Der „ehrgeizigeren“ Ebene der Geschichte wiederum fehlt ein solider Ansatz für das Thema des Spiels – das Hauptkonzept ist sicherlich interessant (aber nicht mehr), und einige in SOMA diskutierte Themen haben großes Potenzial, werden aber durch die Untiefe zu Fall gebracht Grübeleien von Jarrett, der kein Problem damit hätte, eine ganze philosophische Abhandlung mit einem lahmen Witz oder einem Schrei zusammenzufassen: „It’s not fair!“. Hier und da tauchen auch eigentümliche Interaktionen mit Terminals auf (die vielleicht auf der Prämisse basieren, die vierte Mauer einzureißen) und dürftigen Ersatz für moralische Entscheidungen, die jeder Bedeutung entbehren. Der Wunsch, ihnen existenzielle Tiefe zu verleihen, ist mangels solider Begründung und Kohärenz zum Scheitern verurteilt.

Minenähnliche Strukturen erinnern uns daran, dass wir uns nirgendwo sicher fühlen können.

Versteht mich nicht falsch – dies ist ein wirklich erstaunlicher Horror, und von einem Horror wird erwartet, dass er beängstigend ist – diese Aufgabe erfüllt SOMA tadellos. Wenn die Macher leider immer wieder selbst implizieren, dass das primäre Ziel ihrer Produktion darin besteht, „etwas mehr“ abzubilden, sollte die Umsetzung dieser symbolischen Idee konsequent erfolgen, und das Konzept selbst sollte transparent und mit anderen verflochten sein Bögen – wie zum Beispiel in The Talos Principle (wo es eigentlich sinnvoll wäre, das Zitat von Philip K. Dick zu verwenden, das in SOMA auftaucht). Sonst entsteht ein Paradox, das die Form einer glatten und immersiven Fortsetzung einer schwachen Idee annimmt, die Hoffnungen weckt, sie einfach gnadenlos zu Boden zu schlagen, sobald sie tatsächlich ihre Flügel ausbreiten könnte.

Gedämpftes Licht gepaart mit räumlicher Nähe schaffen eine originelle Atmosphäre.

Alles in allem braucht sich SOMA nicht zu schämen – es ist einer der umfangreichsten, aufpolierten, ausgewogenen und technisch durchdachten Independent-Horror der letzten Jahre.
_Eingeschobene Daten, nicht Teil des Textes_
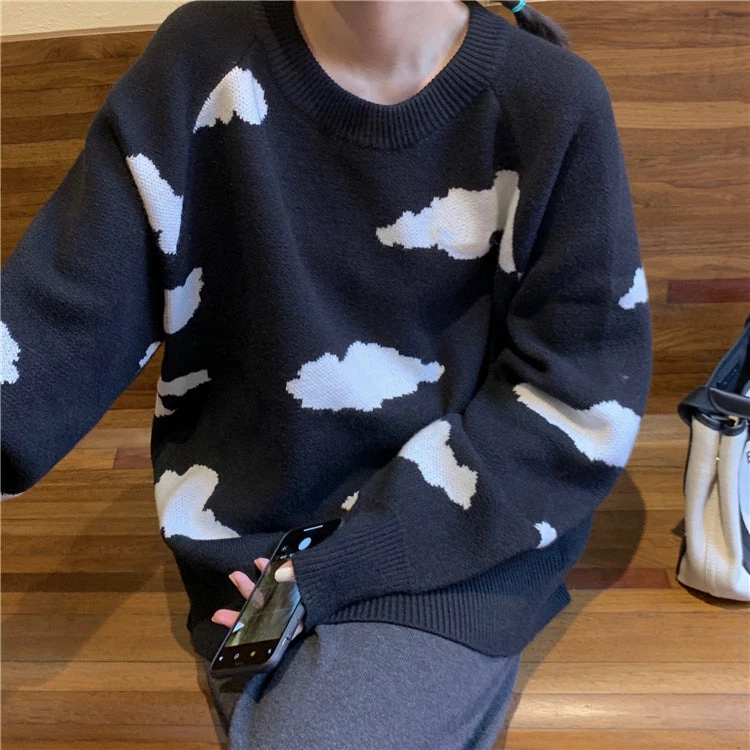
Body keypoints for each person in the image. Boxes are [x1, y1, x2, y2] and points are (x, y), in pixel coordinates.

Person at [0, 0, 652, 747]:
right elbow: (61, 313)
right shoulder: (198, 63)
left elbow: (576, 400)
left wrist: (346, 563)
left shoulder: (553, 103)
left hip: (451, 551)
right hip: (247, 560)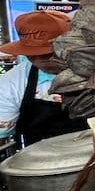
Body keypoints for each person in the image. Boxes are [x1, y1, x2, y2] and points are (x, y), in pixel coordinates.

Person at [0, 11, 87, 148]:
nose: (39, 60)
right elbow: (2, 134)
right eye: (31, 54)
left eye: (48, 53)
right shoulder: (11, 83)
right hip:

Ich kann ohne Zweifel sagen, dass es die Maniacs des Genres voll befriedigen wird, die Aufmerksamkeit der Enthusiasten extremer Erfahrungen auf sich ziehen und die Fans von Frictional Games nicht enttäuschen wird. Ich bereue die zwölf Stunden, die ich in der PATHOS-II-Einrichtung verbracht habe, kein bisschen und würde gerne in die Schuhe eines anderen schlüpfen, um diese Erfahrung noch einmal machen zu können. Schade, dass sich die Macher noch nicht wirklich entschieden haben, in welche Richtung sie das Spiel gehen wollen. Ich vermute, dass sie beabsichtigten, ein höheres Maß an Angst zu erreichen, diese Angst zu nutzen, um uns an mehreren Fronten anzugreifen und dann den Spieler ins Bett zu schicken, während die Angst noch immer fest in ihrem Bauch steckt. Es war zwar ein sehr starker Schlag, aber SOMA hinterlässt auch eine Erinnerung an einen zu heftigen Versuch, vom Meeresgrund in den Himmel zu steigen.